Presentation Title: Bricks and Morals: The Ethics of Architecture for Healthcare
Event: 2015 Meltzer Fellowship in Medical Ethics, Department of Medicine, Columbia University Medical Center
Presentation Date: February 27, 2015
Event Location: New York, NY
Jay I. Meltzer Fellowship in Medical Ethics
The Meltzer Fellowship gives internal medicine residents the unique opportunity to research medical ethics issues and present their findings to their peers. The fellowship program was conceived by Dr. Jay Meltzer, clinical professor of medicine, and designed by Dr. Lerner in collaboration with Dr. Rothman. It is funded by the Vidda Foundation. Each Meltzer Fellow selects one case for an in-depth analysis of its ethical issues and analyzes the relevant literature. The work culminates in a case presentation to the medical center community.
To learn more about the Jay I. Meltzer Fellowship in Medical Ethics click here.

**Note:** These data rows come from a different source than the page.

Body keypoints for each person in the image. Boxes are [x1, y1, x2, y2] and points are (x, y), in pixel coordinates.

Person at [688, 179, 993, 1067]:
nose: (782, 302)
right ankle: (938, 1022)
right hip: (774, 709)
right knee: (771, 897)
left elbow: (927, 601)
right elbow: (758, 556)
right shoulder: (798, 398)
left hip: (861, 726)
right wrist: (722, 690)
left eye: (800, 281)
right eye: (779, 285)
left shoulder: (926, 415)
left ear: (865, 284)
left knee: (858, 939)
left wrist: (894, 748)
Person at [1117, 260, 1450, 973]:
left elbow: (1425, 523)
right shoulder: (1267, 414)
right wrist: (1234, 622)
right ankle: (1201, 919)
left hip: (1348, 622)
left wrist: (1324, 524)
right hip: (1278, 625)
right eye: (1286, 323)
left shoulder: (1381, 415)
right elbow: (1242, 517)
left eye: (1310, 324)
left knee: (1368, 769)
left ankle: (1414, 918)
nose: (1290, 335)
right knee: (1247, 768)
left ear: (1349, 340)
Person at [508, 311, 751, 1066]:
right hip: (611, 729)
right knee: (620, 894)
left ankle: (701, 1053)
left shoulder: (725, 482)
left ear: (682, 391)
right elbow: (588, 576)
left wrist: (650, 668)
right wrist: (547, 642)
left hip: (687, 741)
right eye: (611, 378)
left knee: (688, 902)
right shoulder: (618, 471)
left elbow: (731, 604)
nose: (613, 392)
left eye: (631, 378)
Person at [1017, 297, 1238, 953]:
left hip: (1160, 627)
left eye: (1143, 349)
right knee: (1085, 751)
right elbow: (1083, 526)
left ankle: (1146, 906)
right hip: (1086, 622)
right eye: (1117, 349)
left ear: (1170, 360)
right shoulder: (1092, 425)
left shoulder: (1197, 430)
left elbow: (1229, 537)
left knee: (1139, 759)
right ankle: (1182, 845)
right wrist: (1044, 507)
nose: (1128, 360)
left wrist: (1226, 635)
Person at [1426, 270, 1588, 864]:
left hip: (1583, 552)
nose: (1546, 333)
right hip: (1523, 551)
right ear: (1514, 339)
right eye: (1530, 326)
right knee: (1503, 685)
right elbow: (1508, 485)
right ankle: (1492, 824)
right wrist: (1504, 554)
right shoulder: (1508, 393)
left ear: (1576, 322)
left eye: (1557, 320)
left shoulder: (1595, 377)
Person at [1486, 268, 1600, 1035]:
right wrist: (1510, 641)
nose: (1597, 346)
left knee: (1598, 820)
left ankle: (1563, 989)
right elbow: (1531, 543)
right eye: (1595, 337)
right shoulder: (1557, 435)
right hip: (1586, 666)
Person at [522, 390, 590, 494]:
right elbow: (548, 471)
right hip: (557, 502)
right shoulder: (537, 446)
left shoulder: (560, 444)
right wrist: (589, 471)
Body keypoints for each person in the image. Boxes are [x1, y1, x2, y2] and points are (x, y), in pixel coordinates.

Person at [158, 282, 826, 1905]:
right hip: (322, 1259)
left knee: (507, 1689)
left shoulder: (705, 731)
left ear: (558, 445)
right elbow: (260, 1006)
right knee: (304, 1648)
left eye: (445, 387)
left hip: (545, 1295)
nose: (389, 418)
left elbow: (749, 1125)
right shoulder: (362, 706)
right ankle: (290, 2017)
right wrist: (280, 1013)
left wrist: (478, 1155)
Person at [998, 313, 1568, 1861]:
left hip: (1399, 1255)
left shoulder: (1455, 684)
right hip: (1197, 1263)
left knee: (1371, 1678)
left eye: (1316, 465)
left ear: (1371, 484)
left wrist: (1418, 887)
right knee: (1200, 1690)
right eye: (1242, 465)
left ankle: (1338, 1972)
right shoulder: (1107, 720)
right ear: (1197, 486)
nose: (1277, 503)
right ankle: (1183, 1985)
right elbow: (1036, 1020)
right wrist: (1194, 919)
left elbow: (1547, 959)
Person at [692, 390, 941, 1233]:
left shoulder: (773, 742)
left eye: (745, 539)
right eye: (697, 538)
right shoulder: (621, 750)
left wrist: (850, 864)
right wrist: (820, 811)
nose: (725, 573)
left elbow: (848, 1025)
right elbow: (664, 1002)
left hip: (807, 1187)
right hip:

As a physician-architect, I propose to address the issue of design ethics as applied to the healthcare environment. Throughout my clinical training, I have noted instances of the harmful effects of unpleasant spaces. Through this presentation, I consider the need for an alliance between design and ethics whereby the architect can assist the physician.
Beyond Traditional Clinical Ethics
Architects working on healthcare projects face ethical choices:
- Do the designs for healthcare facilities include elements which enhance or harm the institution’s duty of care for the patients and families?
- How do architectural designs emphasize the well-being not only of patients, but also those who care for them?
- Do architects acknowledge ethical issues surrounding patient vulnerability and family stress associated with hospitalization?
- To what extent should non-medical needs of family members and visitors be a factor in deciding the merits of specific designs for hospital architecture?
Designing for Basic Rights
Privacy and confidentiality are considered basic rights. Safeguarding personal health information is an ethical and legal obligation. Can privacy be created architecturally when shared patient spaces are still a reality? As we move into an era of high-tech environments, what are the ethical implications of cameras integrated into the patient room design? In the realm of institutional design, some prison buildings have been shown to violate human rights. Healthy design is a growing topic, where natural light and ventilation are considered fundamental for those incarcerated. In contrast, patient and staff spaces within hospitals are still often without access to daylight. Are building codes changing?
- Patient and staff satisfaction can be greatly enhanced by well-designed facilities.
- Beyond patient satisfaction, the architecture can be considered in the therapeutic benefit or harm to the patient. The growing field of Evidence-Based Design demonstrates that architectural design itself serves as therapy and the environment can improve healing.
- There exists a relative shortage of compassionate spaces in healthcare facilities and clinical staff is too often excluded from being provided areas for emotional expression.
Architectural design solutions are increasingly recognized as impacting the well-being of those using the spaces, both in causing harm and improving clinical outcomes.